CrossFit box. Wodify is the pick if athlete performance data is the centerpiece of your culture, and PushPress if you want the CrossFit Affiliate Programming partnership integrated natively. Gymdesk fits when simplicity and cost matter more—you get WOD tracking with leaderboards and PR history, just not the official partner workouts piped in. (For a longer read, here's the best CrossFit gym management software breakdown.)
Appointment-based / personal training studio. Pike13 is honestly the strongest fit. If your business is 1:1 sessions and small group training, the design philosophy matches.
Multi-location or franchise. Mariana Tek or ClubReady are the enterprise options. For multi-location martial arts specifically, Gymdesk's franchise dashboard handles it without the enterprise complexity tax.
Most owners get this right by demoing two platforms in the same week. Run the same workflow on both. Whichever one your front desk staff figures out first is usually the one to pick.
One thing worth saying: software is the floor, not the ceiling.
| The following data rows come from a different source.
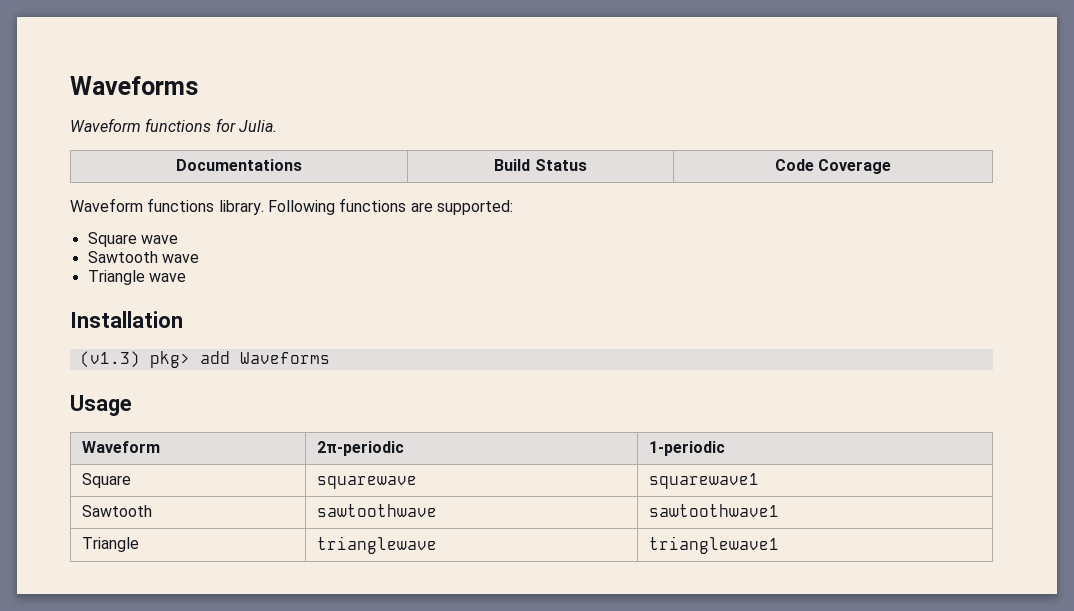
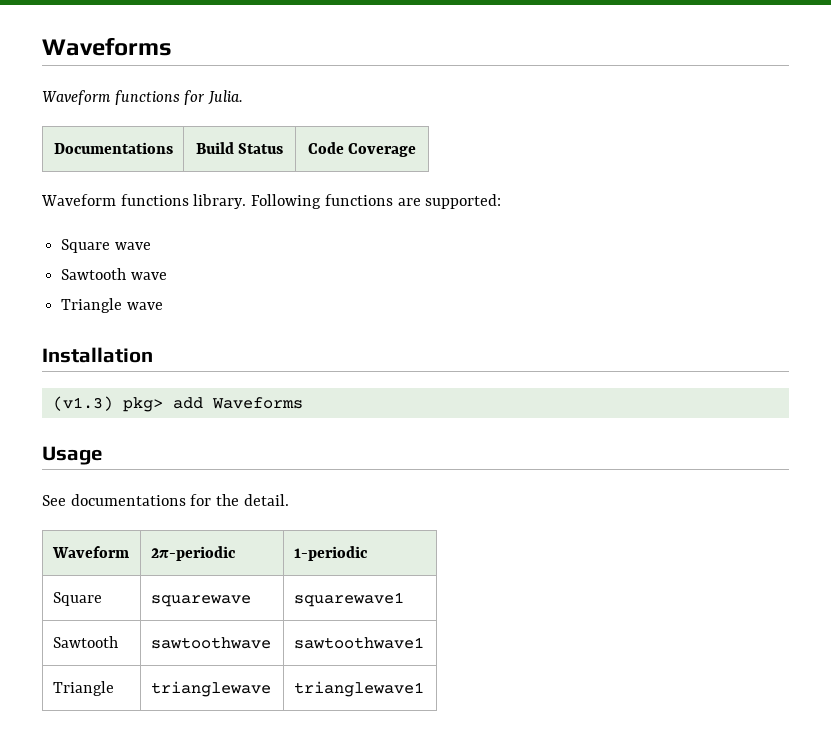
(132, 405) none -> [42,494,289,506] // See documentations for the detail.

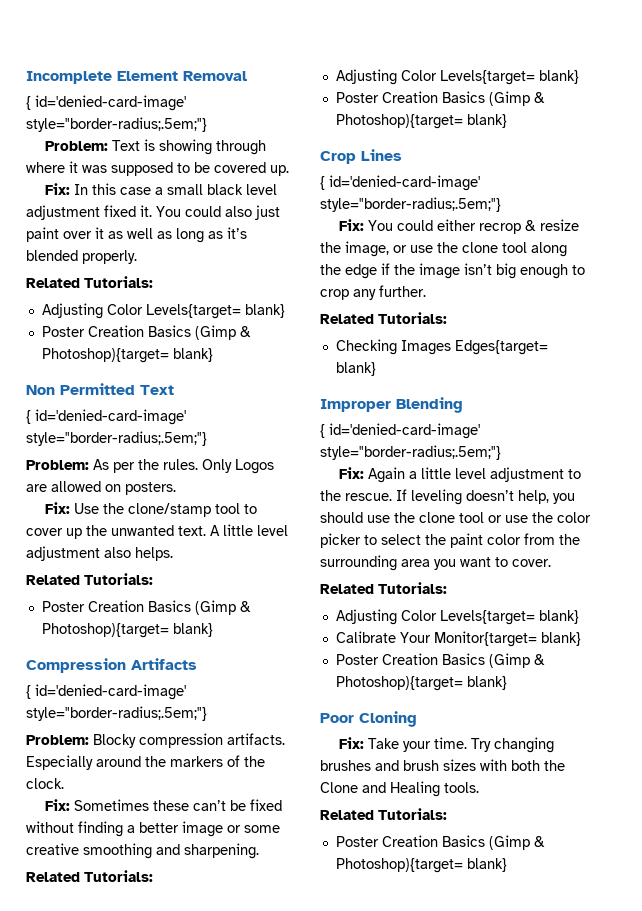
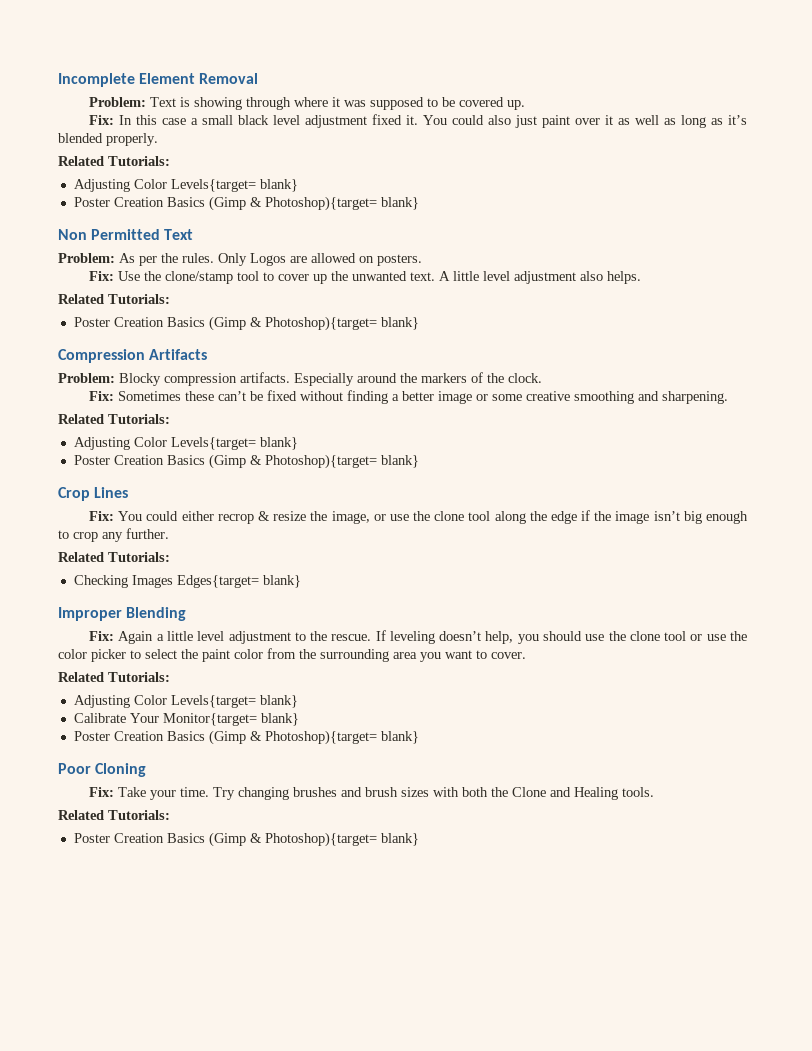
[26,95,186,111] [26,117,207,132] // { id='denied-card-image' style="border-radius;.5em;"} -> (259, 78) none
[26,409,186,425] [26,431,207,446] // { id='denied-card-image' style="border-radius;.5em;"} -> (194, 234) none
[26,684,186,700] [26,706,207,721] // { id='denied-card-image' style="border-radius;.5em;"} -> (208, 354) none
[320,175,480,191] [320,197,501,212] // { id='denied-card-image' style="border-radius;.5em;"} -> (129, 492) none
[320,423,480,439] [320,445,501,460] // { id='denied-card-image' style="border-radius;.5em;"} -> (187, 614) none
If you want to go deeper on what happens after you've picked a platform, how member retention software actually moves the number is a useful next read.
Pick the App That Fits How Your Gym Runs
No member app wins for every gym. The right one matches your model and—just as important—is the one your staff and members will actually open every day.
The best feature list does you no good if nobody uses it. A simpler platform your front desk runs without thinking will serve you better.
For martial arts academies and value-focused gyms, the honest case for Gymdesk is strong.
It was built for this, the pricing is flat, the feature set is included, and you can test the whole thing for 30 days free—no credit card, no sales call. Set up your programs, import your members, run a week of real classes, and see whether it fits.
If it doesn't, pick the right one of the other nine. That's the spirit of the disclosure—I told you the bias, now you decide.